Sounds more reasonable, will move 'hugetlb_cma_nodes_allowed' to the 
node specific allocation.

>>   		 * global hstate attribute
>>   		 */
>> -		if (!(obey_mempolicy &&
>> +		else if (!(obey_mempolicy &&
>>   				init_nodemask_of_mempolicy(&nodes_allowed)))
>>   			n_mask = &node_states[N_MEMORY];
>>   		else
>> @@ -6745,7 +6753,38 @@ void hugetlb_unshare_all_pmds(struct vm_area_struct *vma)
>>   
>>   static int __init cmdline_parse_hugetlb_cma(char *p)
>>   {
>> -	hugetlb_cma_size = memparse(p, &p);
>> +	int nid, count = 0;
>> +	unsigned long tmp;
>> +	char *s = p;
>> +
>> +	while (*s) {
>> +		if (sscanf(s, "%lu%n", &tmp, &count) != 1)
>> +			break;
>> +
>> +		if (s[count] == ':') {
>> +			nid = tmp;
>> +			if (nid < 0 || nid >= MAX_NUMNODES)
>> +				break;
> 
> nid can only be compared to MAX_NUMNODES because this an early param
> before numa is setup and we do not know exactly how many nodes there
> are.  Is this correct?

Yes.

> 
> Suppose one specifies an invaid node.  For example, on my 2 node system
> I use the option 'hugetlb_cma=2:2G'.  This is not flagged as an error
> during processing and 1G CMA is reserved on node 0 and 1G is reserved
> on node 1.  Is that by design, or just chance?
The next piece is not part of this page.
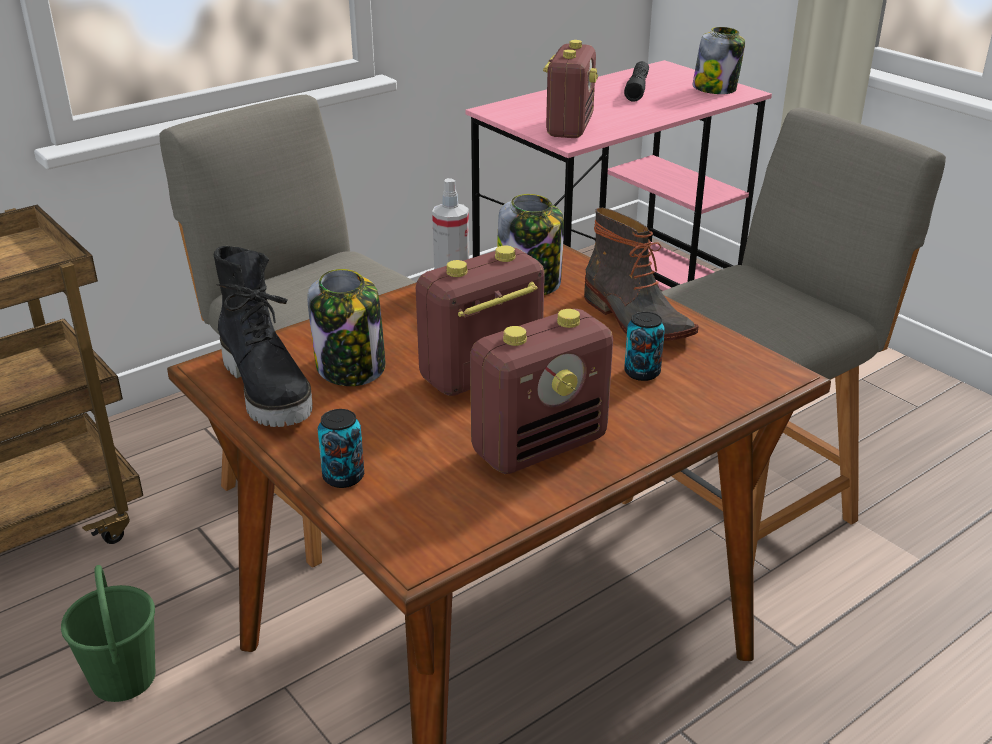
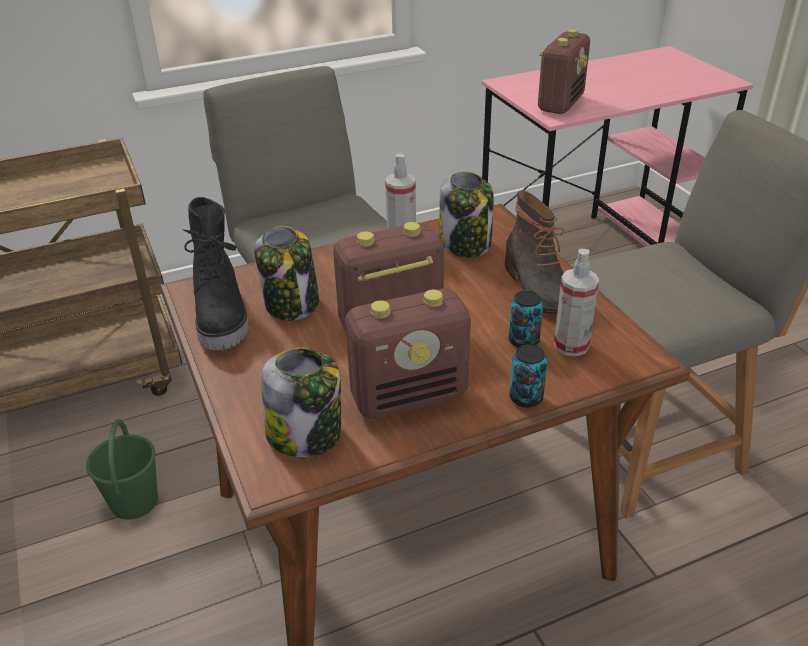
camera: 15 degrees right, 5 degrees up
can [318,409,364,488] -> can moved to [509,345,547,408]
black flashlight [624,61,649,102] -> none
jar [693,27,745,94] -> jar moved to [261,347,341,457]
none -> spray bottle [554,249,599,356]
Actually we won't allocate any CMA area in this case, since in 
hugetlb_cma_reserve(), we will only iterate the online nodes to try to 
allocate CMA area, and node 2 is not in the range of online nodes in 
this case.

> We should be able to catch this in hugetlb_cma_reserve.  For the example
> above, I think we should flag this as an error and not reserve any CMA.

Sure, as I said above, it will not allocate CMA for the non-online nodes 
though these invalid nodes can be specified in the command line. But I 
can add a warning to catch the invalid nodes setting in 
hugetlb_cma_reserve().

>> +
>> +			s += count + 1;
>> +			tmp = memparse(s, &s);
>> +			hugetlb_cma_size_in_node[nid] = tmp;
>> +			hugetlb_cma_size += tmp;
>> +
>> +			/*
>> +			 * Skip the separator if have one, otherwise
>> +			 * break the parsing.
>> +			 */
>> +			if (*s == ',')
>> +				s++;
>> +			else
>> +				break;
>> +		} else {
>> +			hugetlb_cma_size = memparse(p, &p);
>> +			break;
>> +		}
>> +	}
>> +
>>   	return 0;
>>   }
>>   
>> @@ -6754,6 +6793,7 @@ static int __init cmdline_parse_hugetlb_cma(char *p)
>>   void __init hugetlb_cma_reserve(int order)
>>   {
>>   	unsigned long size, reserved, per_node;
>> +	bool node_specific_cma_alloc = false;
>>   	int nid;
>>   
>>   	cma_reserve_called = true;
>> @@ -6767,20 +6807,37 @@ void __init hugetlb_cma_reserve(int order)
>>   		return;
>>   	}
> 
> Earlier in hugetlb_cma_reserve (not in the context here), there is this
> code:
> 
> 	if (hugetlb_cma_size < (PAGE_SIZE << order)) {
> 		pr_warn("hugetlb_cma: cma area should be at least %lu MiB\n",
> 			(PAGE_SIZE << order) / SZ_1M);
> 		hugetlb_cma_size = 0;
> 		return;
> 	}
> 
> That causes an early exit if hugetlb_cma_size is too small for a
> gigantic page.
> 
> On my 2 node x86 system with 1G gigantic pages, I can specify
> 'hugetlb_cma=0:512M,1:512M'.  This does not trigger the above early exit
> because total hugetlb_cma_size is 1G.  It does end up reserving 1G on
> node 0 and nothing on node 1.  I do not believe this is by design.  We
> should validate the specified per-node sizes as well.

Sure. Will do in next version. Thanks for your comments.